Even under the non-cooperative scenario, the critical level of the stock of pollution is never reached, and therefore the extreme version of the tragedy of the commons does not occur. Nevertheless, as seen in Sect. 3, the countries can reduce pollution and increase global welfare by acting in a concerted manner. The key to enforcing global efficiency through this optimal transfer scheme is the ability of the international agency to perfectly monitor the emissions of each of the n countries. Whether such an agency may be created and provided with the means to achieve its mandate is of course debatable; one of the contributions of this paper is the design of a transfer scheme that such an agency (if put in place) could use to efficiently compensate emission reductions.
Possible extensions of the present work include the examination of optimal transfer schemes under costly and/or imperfect monitoring of the countries’ emissions. In addition, as pointed out by the IPCC (2007), defining a real or implicit price of carbon emissions creates incentives for countries to invest in low-GHG technologies (corresponding to a lower \(\gamma \)). A variant of the model could be used to examine how countries should invest in cleaner technologies depending on the implicit carbon prices.
Notes
In the present paper, each country prefers any situation with pollution below the threshold to all situations with pollution above the threshold (that is, there is no compensation that can make up for the occurrence of the catastrophe). Barrett (2013) and Schmidt (2017) model the threshold somewhat differently. Their threshold is: (i) a minimum level of (global) abatement required to avoid the catastrophe—no damage above the threshold; (ii) a “tipping point” in the sense that failure to meet it entails a finite cost—as opposed to an irreversible catastrophe.
There is a great deal of division as to the proper use of discounting in climate change issues. Some works like Broome (1992) and Cline (1992) make a plea for undiscounted utilitarianism in climate change issues. On the contrary, other authors such as Nordhaus (1994) claim that “it is essential that the discount factor be based on actual behavior and returns on assets\(\ldots \)”. The interested reader can also see Arrow (2007) for a discussion on the level of the discount factor used in the Stern Review.
In other words, the amount of pollution \((1-\delta )S_t\) is naturally eliminated between t and \(t+1\).
Observe that if \({{\bar{y}}}_i\) is extremely low, the solution will not be interior. In that case, country i will spend its whole revenue \({{\bar{y}}}_i\) on pollution abatement and (4) will still not hold with equality. Let us rule out this possibility and assume that each country is rich enough to afford its desired level of emission abatement.

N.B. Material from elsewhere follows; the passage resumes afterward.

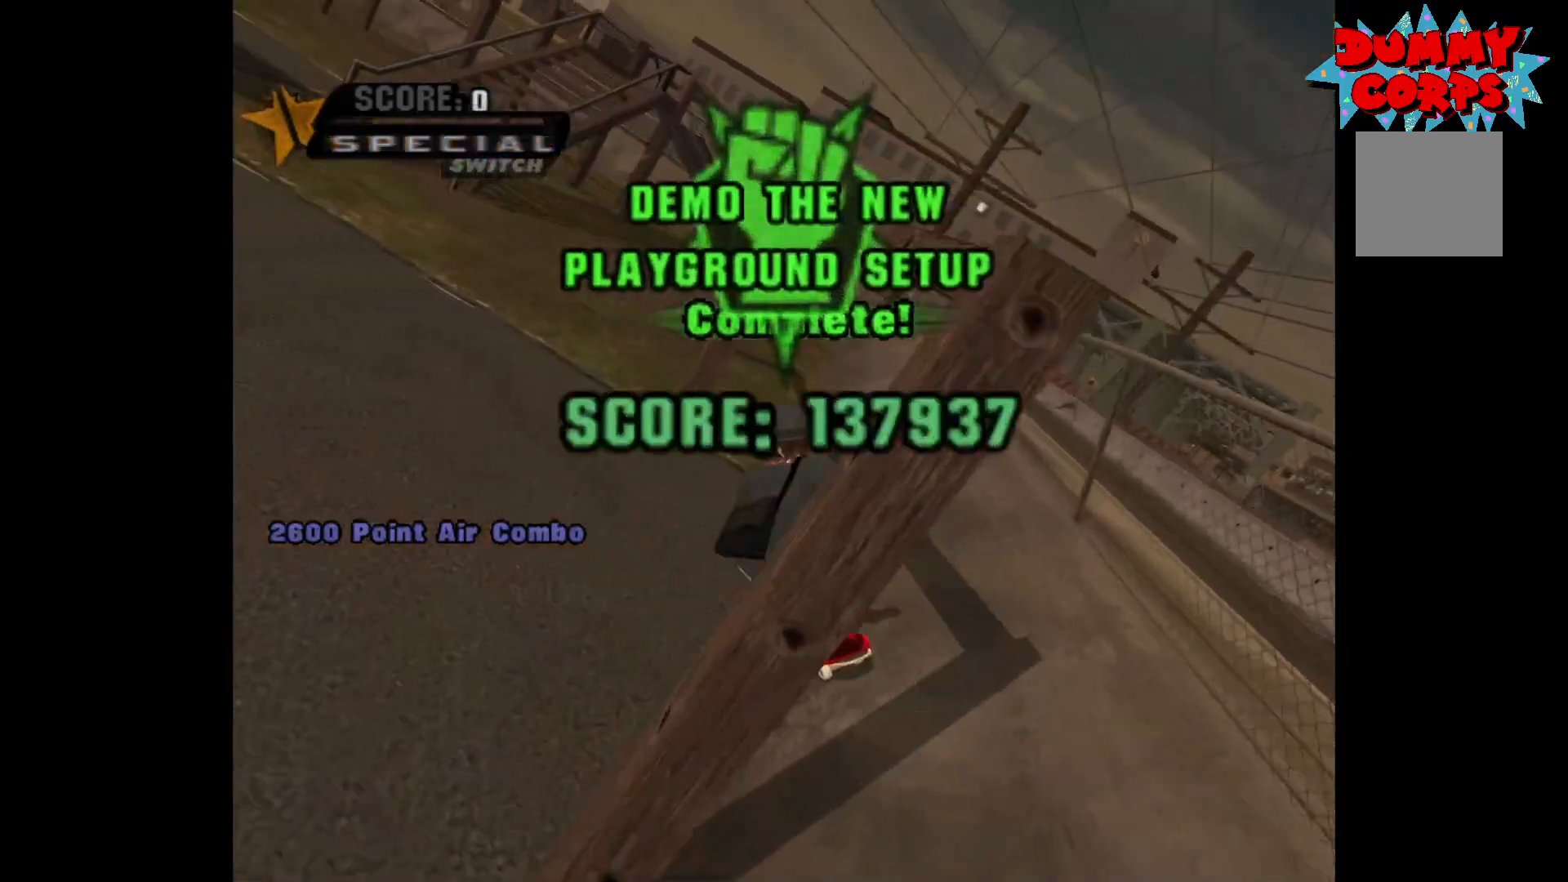
{"buttons": [], "left_stick": "center", "right_stick": "center", "events": [[483, "left_stick", "center"]]}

This condition is sufficient, but not necessary for the perfect equilibrium to exist in the infinite-horizon game. Indeed, using the concept of \(\varepsilon \)-perfect equilibria, Fudenberg and Levine (1983) give a slightly weaker condition that is both necessary and sufficient.

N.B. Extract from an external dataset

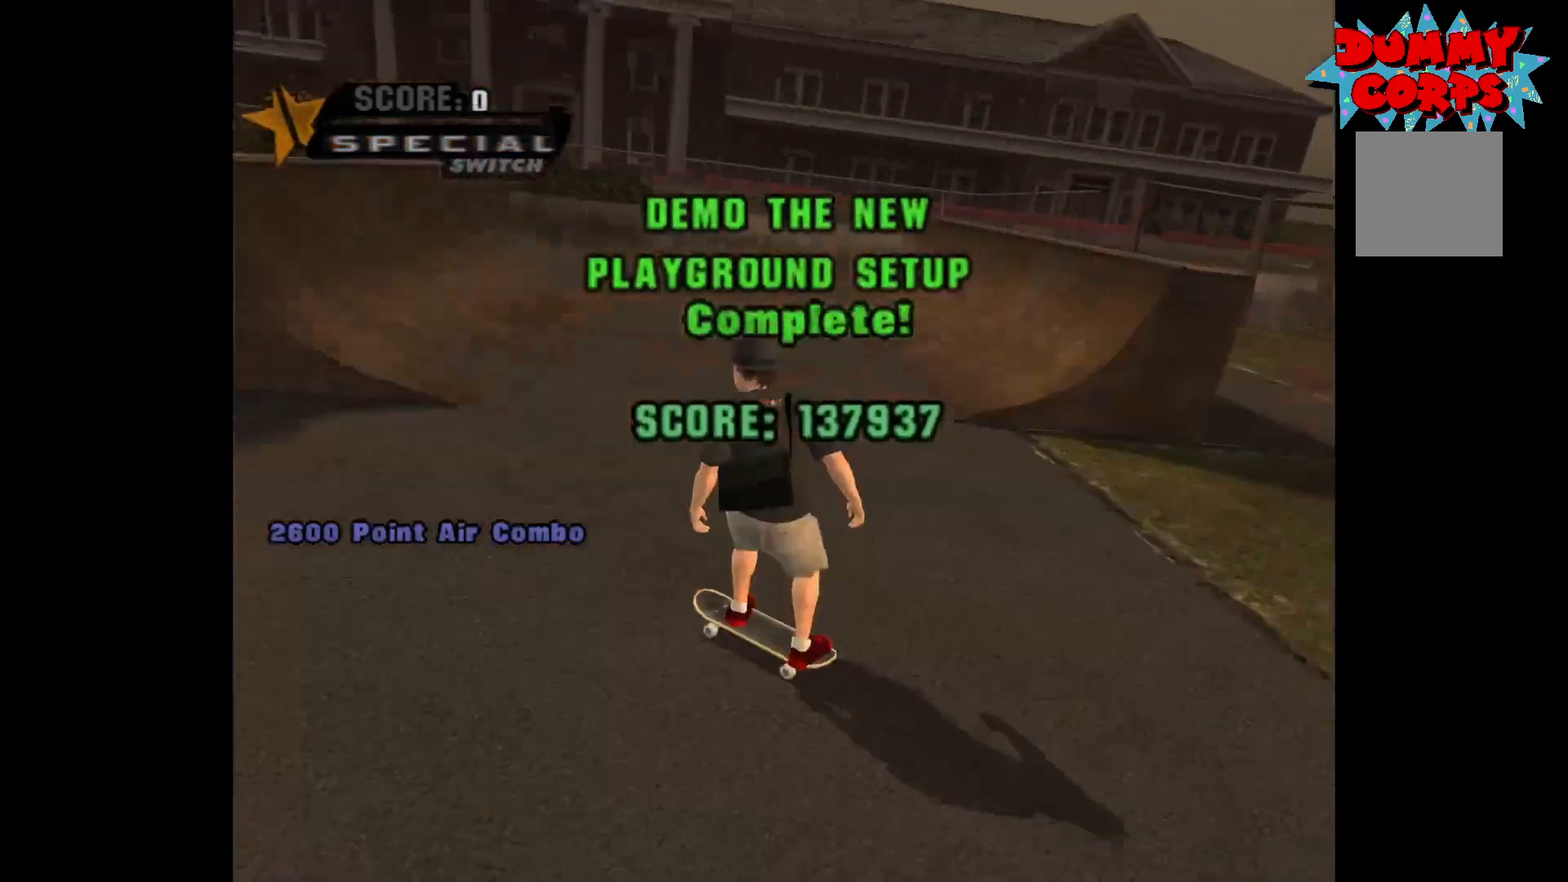
{"buttons": [], "left_stick": "down-left", "right_stick": "center", "events": [[350, "left_stick", "down-left"]]}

The present transfers share similarities with those defined by Germain et al. (2003) to implement a \(\gamma \)-core imputation. First, both transfer schemes assume that countries revert to non-cooperative (Nash) equilibrium strategies if they choose not to cooperate. Second, in both papers, the countries choose their emission levels assuming that they will all cooperate in the future; and this rational-expectations assumption is shown to be self-fulfilling. The main difference is that our transfers here are defined using (individual) marginal utility functions whereas Germain et al. (2003) assign to each country a fraction \(\mu _i\) of the ecological surplus, defined as the difference between the respective global costs obtained under cooperation and non-cooperation.
Germain et al. (2003) proposed such a transfer scheme in a dynamic setting where emission abatement is modeled as a cooperative game with transferable utility.

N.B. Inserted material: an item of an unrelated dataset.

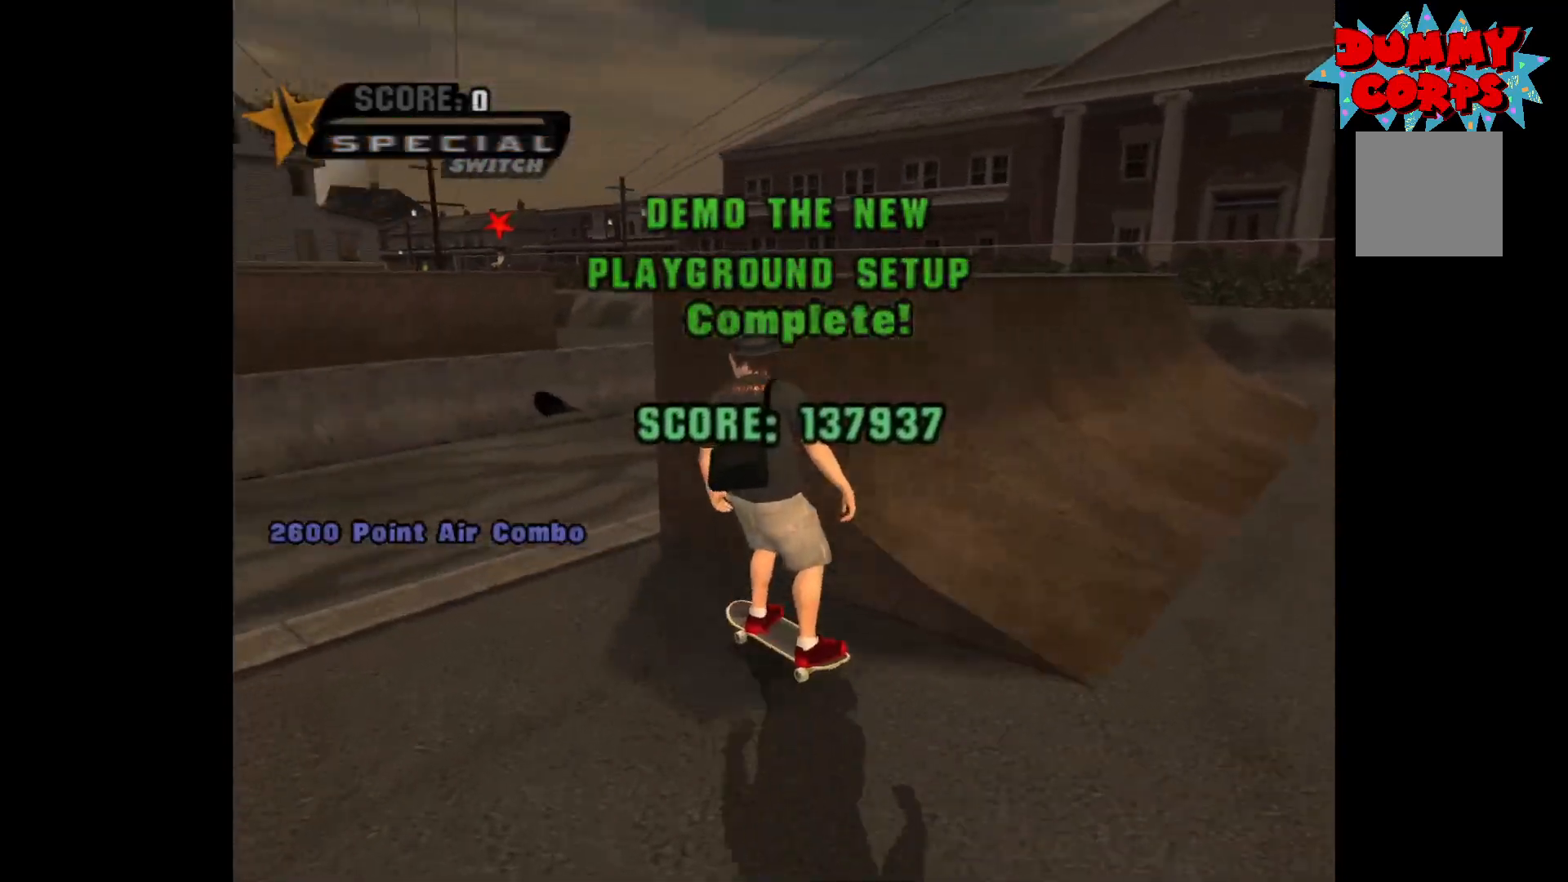
{"buttons": ["A"], "left_stick": "center", "right_stick": "center", "events": [[183, "left_stick", "center"], [450, "A", "down"]]}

However, without these transfers, some countries may well be worse off under cooperation (even though aggregate welfare is higher) than under non-cooperation. The transfers defined in (8) remedy this issue. The author thanks an anonymous referee for raising the issue of individual rationality.
This specification is new to this literature. Many papers deal with a linear damage of pollution. Dockner and Long (1993) assume that the cost of pollution is quadratic (without the assumption of a critical level of pollution, however).
In general, for two positive variables x and y, the difference in the logarithms cannot be expressed as a function of \(x-y\). However, in the case of (10), it is correct to do so because is fixed and both and are functions of the sole variable \(e_{it}\).
I thank an anonymous referee for providing the second interpretation of these parameters \(\gamma _i\) which relates to the respective sizes of the countries.
As put by Arrow (2007), “...emissions of CO2 and other trace gases are almost irreversible; more precisely, their residence time in the atmosphere is measured in centuries.”. When looking at the specific case of GHGs, it is therefore fairly reasonable to assume that the decay of the stock is negligible. In addition, by continuity of the preferences and the equilibrium correspondence, the results of this section provide a good approximation of the case where \(\delta \) is close to (but lower than) 1. We will also see that our solutions in the case where \(T=\infty \) can be viewed as the limit of those whe T is finite but sufficiently large.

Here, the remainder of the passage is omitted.